Le RGPD et la loi Informatique et Libertés

Le règlement européen sur la protection des données (RGPD), entré en application dans tous les pays de l’Union européenne (UE) depuis le 25 mai 2018, prévoit que chaque autorité de protection des données peut réaliser des missions d’investigation (article 58-1), seule, ou conjointement avec d’autres autorités de contrôle (article 62).

Les missions de contrôle sont également encadrées par les articles 8-2°)g) et 19 de la loi Informatique et Libertés afin d’être mise en conformité avec le RGPD, et par les articles 61 à 69 du décret du 20 octobre 2005 modifié le 1er août 2018. 

L’article 21 de la loi précise que les membres du gouvernement, autorités publiques, dirigeants d’entreprises publiques ou privées, responsables de groupements divers et plus généralement les détenteurs ou utilisateurs de traitements ou de fichiers de données à caractère personnel ne peuvent s’opposer à l’action de la commission ou de ses membres et doivent au contraire prendre toutes mesures utiles afin de faciliter sa tâche.

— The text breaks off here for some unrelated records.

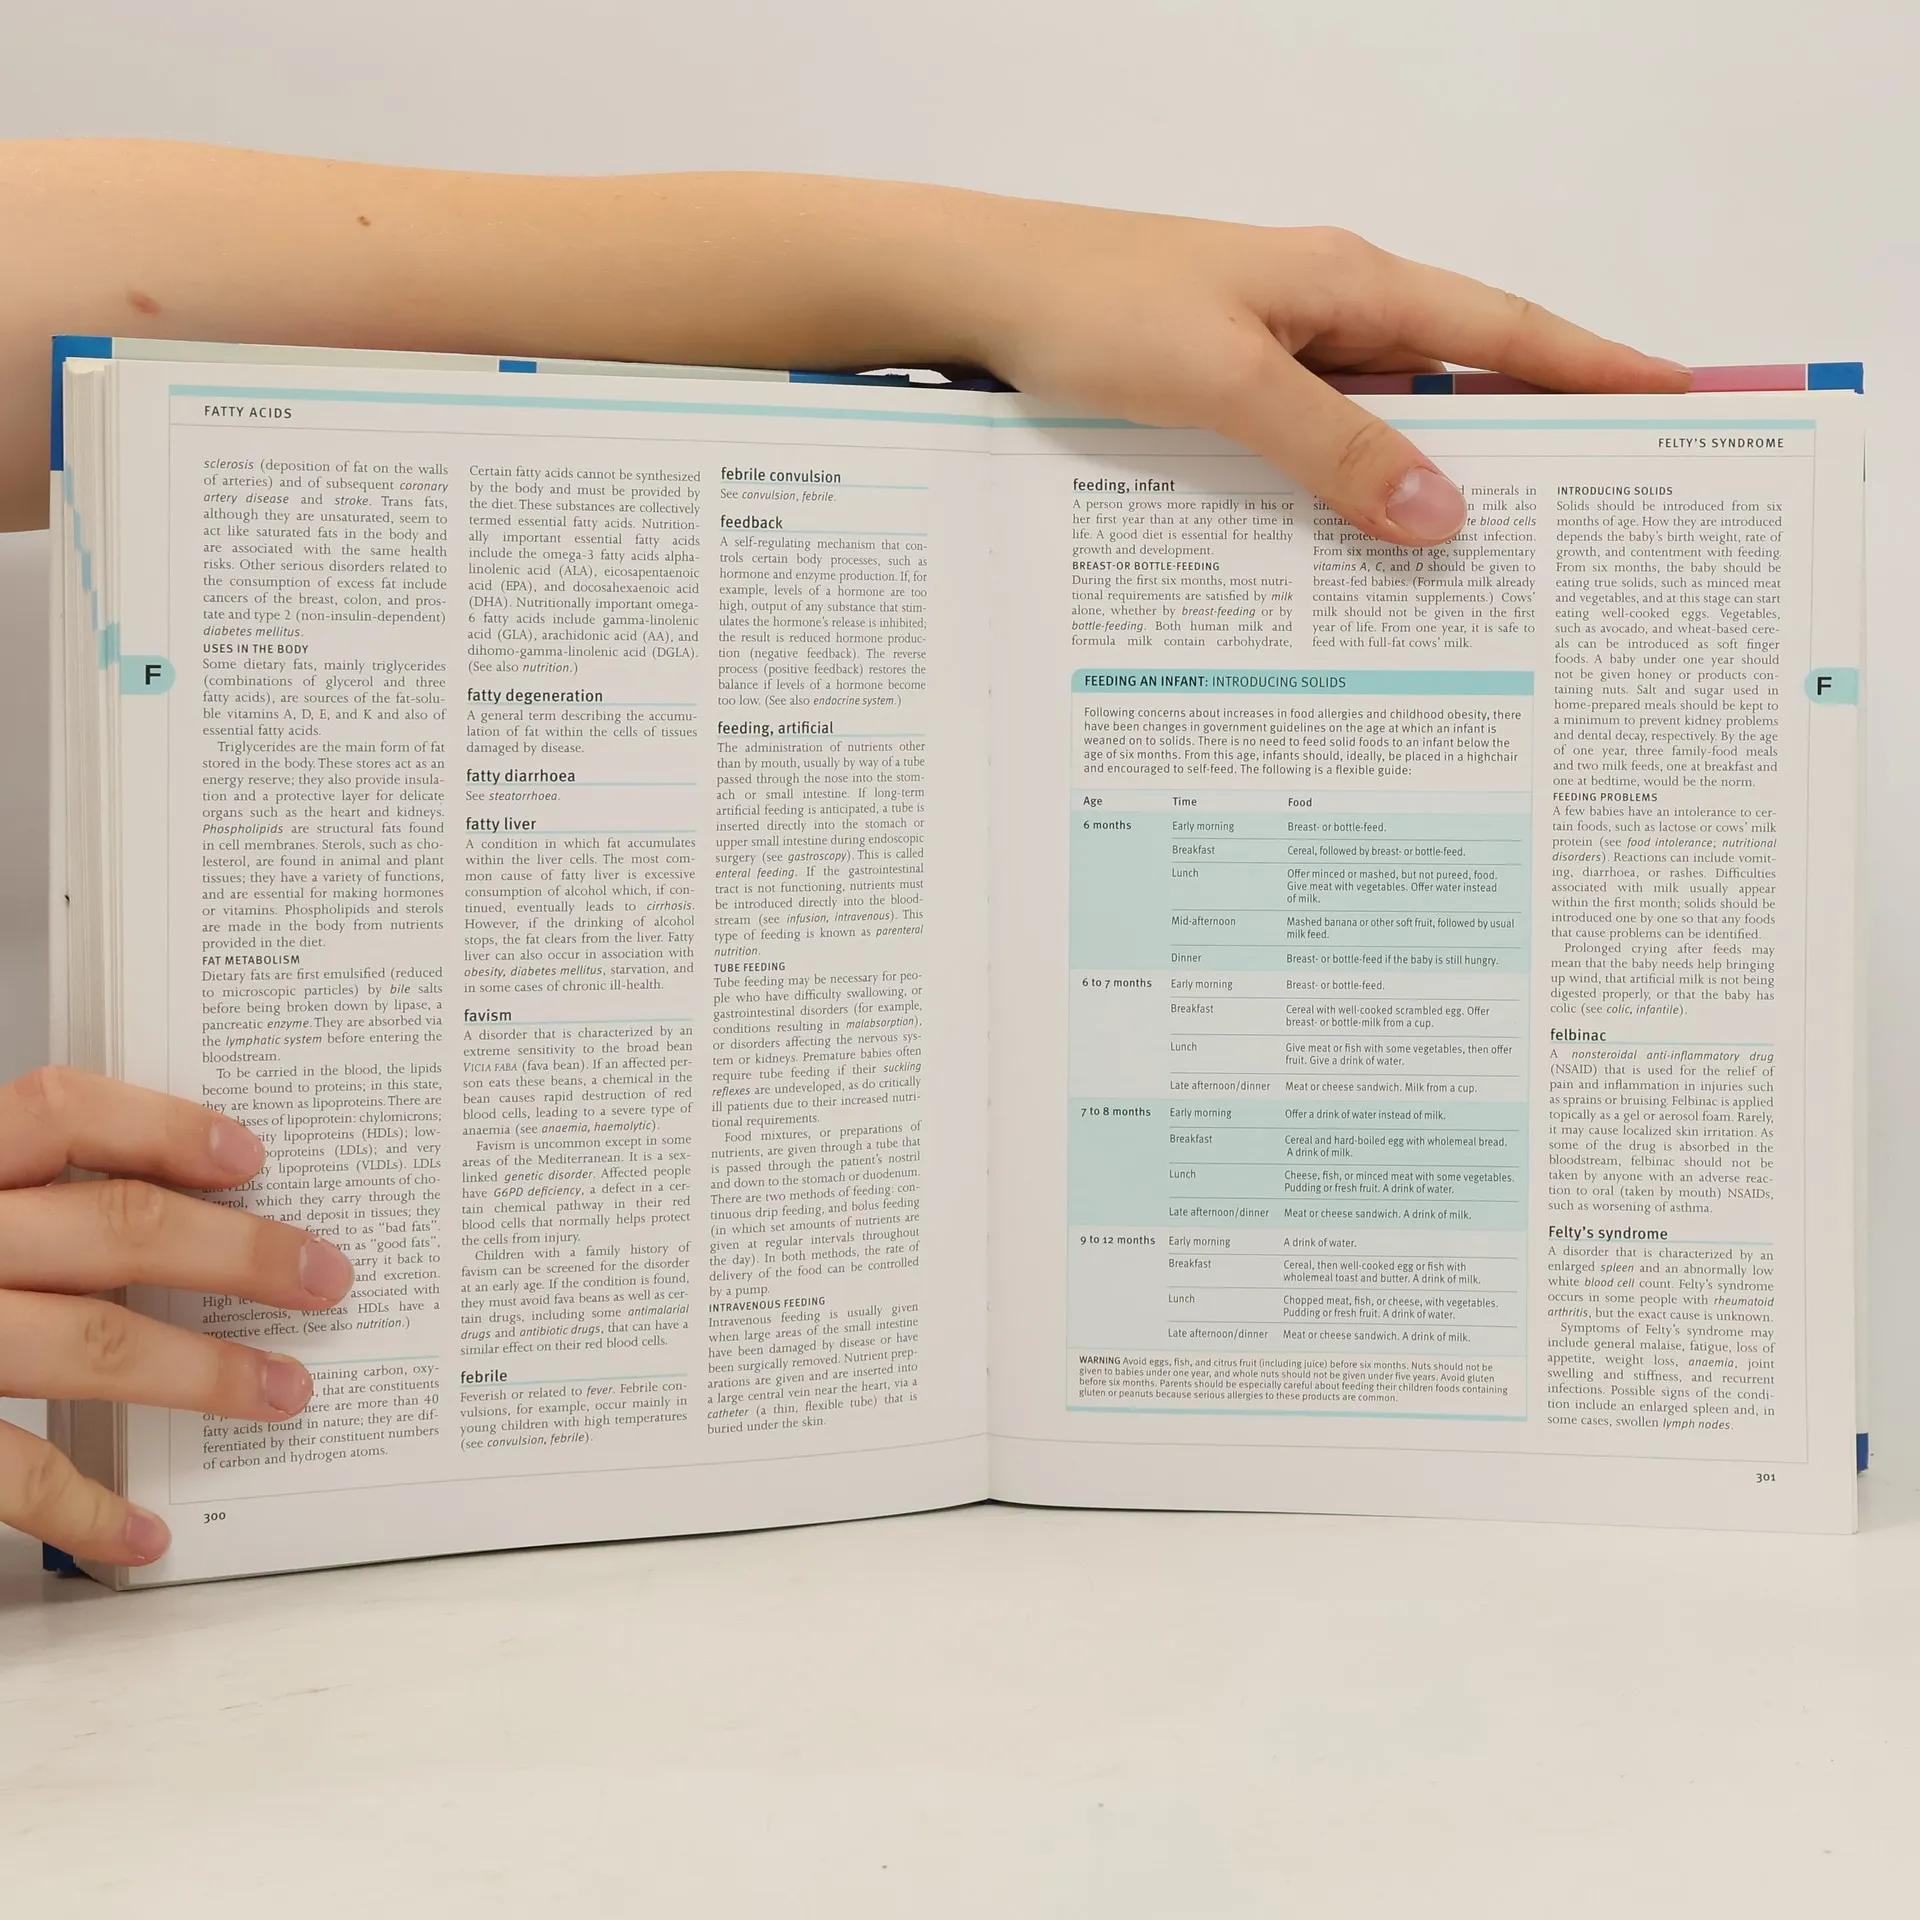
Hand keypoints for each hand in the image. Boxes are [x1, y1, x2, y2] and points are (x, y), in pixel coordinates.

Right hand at [0, 1068, 352, 1566]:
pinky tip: (144, 1530)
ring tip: (283, 1390)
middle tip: (322, 1273)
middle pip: (107, 1228)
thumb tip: (150, 1191)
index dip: (161, 1126)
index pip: (56, 1111)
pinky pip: (8, 1470)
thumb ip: (8, 1188)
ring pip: (84, 1342)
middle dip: (236, 1251)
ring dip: (200, 1371)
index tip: (247, 1152)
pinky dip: (84, 1507)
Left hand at [950, 203, 1688, 543]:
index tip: (1681, 400)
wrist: (975, 294)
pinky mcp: (1226, 386)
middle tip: (1597, 513)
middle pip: (1460, 377)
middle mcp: (1326, 310)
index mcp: (1351, 284)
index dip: (1597, 368)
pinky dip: (1346, 490)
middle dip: (1532, 440)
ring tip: (1487, 561)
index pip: (1507, 330)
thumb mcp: (1226, 384)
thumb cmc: (1091, 308)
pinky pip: (1315, 444)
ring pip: (1384, 421)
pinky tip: (1353, 549)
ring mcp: (1276, 349)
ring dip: (1428, 479)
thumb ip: (1334, 448)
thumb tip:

Le code de la sécurité intérieure (CSI)

La CNIL est compétente pour contrôler la mise en œuvre d’un système de vidéoprotection qui comprend des caméras qui filment des lieux ouverts au public (article L253-2). Le contrôle vise à s’assurer que le système est utilisé conformément à l’autorisation délivrée par le préfet et, selon le régime juridique dont le système relève, aux dispositions du CSI ou à celles de la loi Informatique et Libertés.

Le code des postes et des communications électroniques (CPCE)

Le CPCE prévoit que la CNIL veille, pour ce qui concerne la prospection directe utilisant les coordonnées d’un abonné ou d’une personne physique, au respect des dispositions de l’article L34-5 en utilisant les compétences qui lui sont reconnues par la loi Informatique et Libertés.